= Beginning of Section =
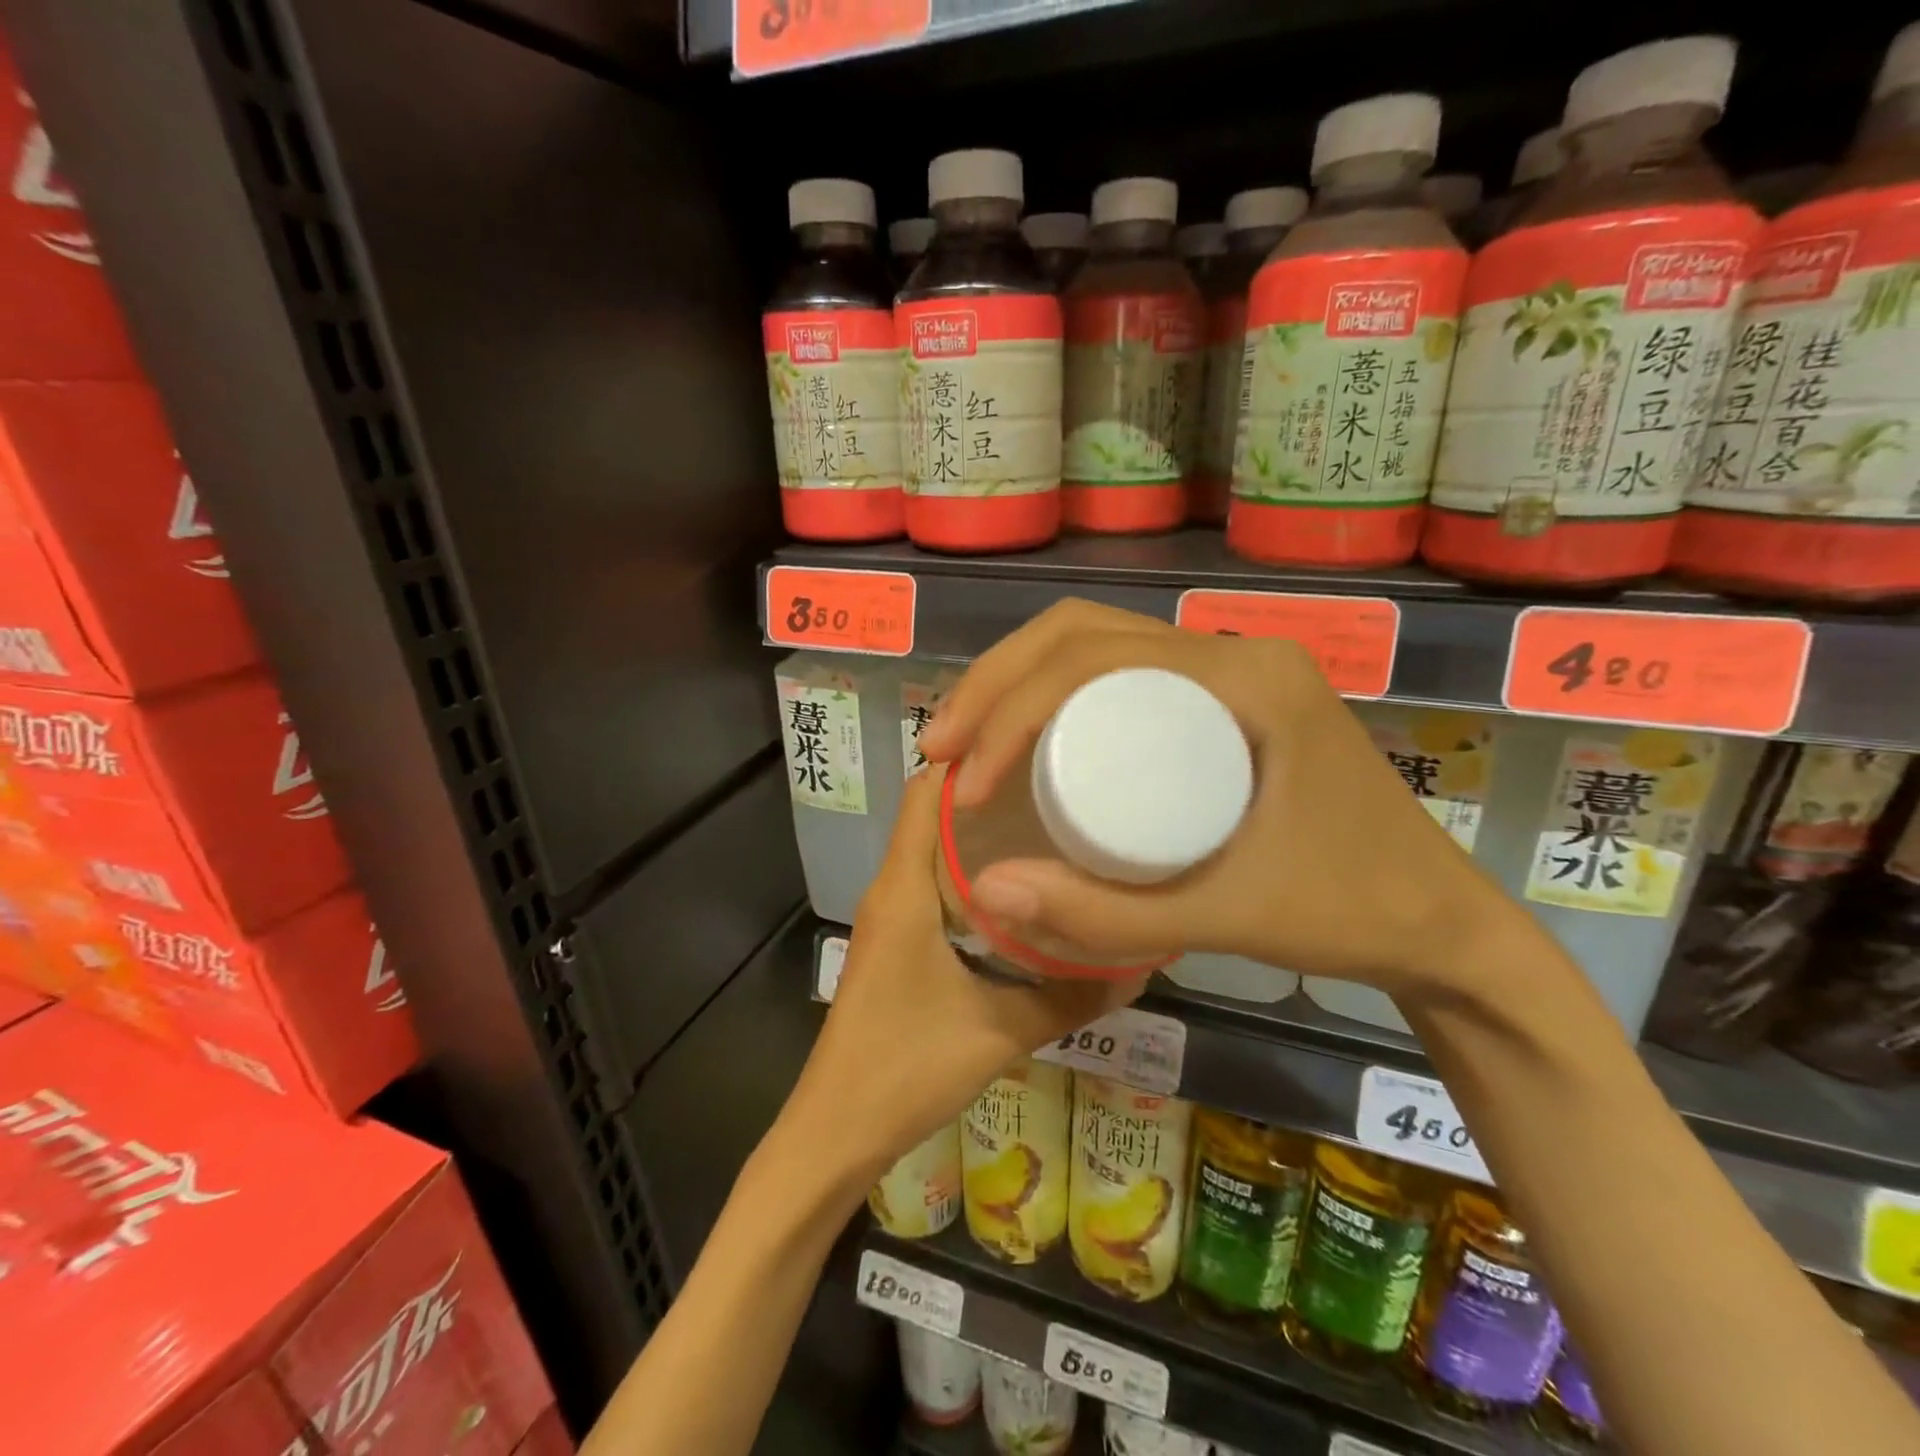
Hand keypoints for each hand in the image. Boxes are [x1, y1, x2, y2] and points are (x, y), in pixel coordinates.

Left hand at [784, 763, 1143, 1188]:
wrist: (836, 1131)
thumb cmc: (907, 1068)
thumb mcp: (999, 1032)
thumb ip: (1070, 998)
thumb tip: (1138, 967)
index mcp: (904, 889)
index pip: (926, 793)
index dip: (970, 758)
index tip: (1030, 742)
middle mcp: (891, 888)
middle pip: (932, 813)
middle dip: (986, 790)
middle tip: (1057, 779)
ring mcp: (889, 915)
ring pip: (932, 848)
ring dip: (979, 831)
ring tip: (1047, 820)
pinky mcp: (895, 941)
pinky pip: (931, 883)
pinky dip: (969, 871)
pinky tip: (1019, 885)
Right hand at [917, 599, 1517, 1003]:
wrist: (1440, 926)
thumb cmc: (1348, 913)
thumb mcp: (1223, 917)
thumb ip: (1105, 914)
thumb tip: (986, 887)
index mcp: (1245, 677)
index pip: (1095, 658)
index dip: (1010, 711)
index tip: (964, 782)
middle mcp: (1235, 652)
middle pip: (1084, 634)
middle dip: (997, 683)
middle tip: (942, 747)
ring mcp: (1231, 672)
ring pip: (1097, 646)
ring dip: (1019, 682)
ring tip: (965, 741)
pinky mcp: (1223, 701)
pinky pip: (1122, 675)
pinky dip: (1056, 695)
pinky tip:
= End of Section =
**Your task:** In how many lines of the records does the word "index" appear? Reply with the number only.

**Response to the exercise:** 8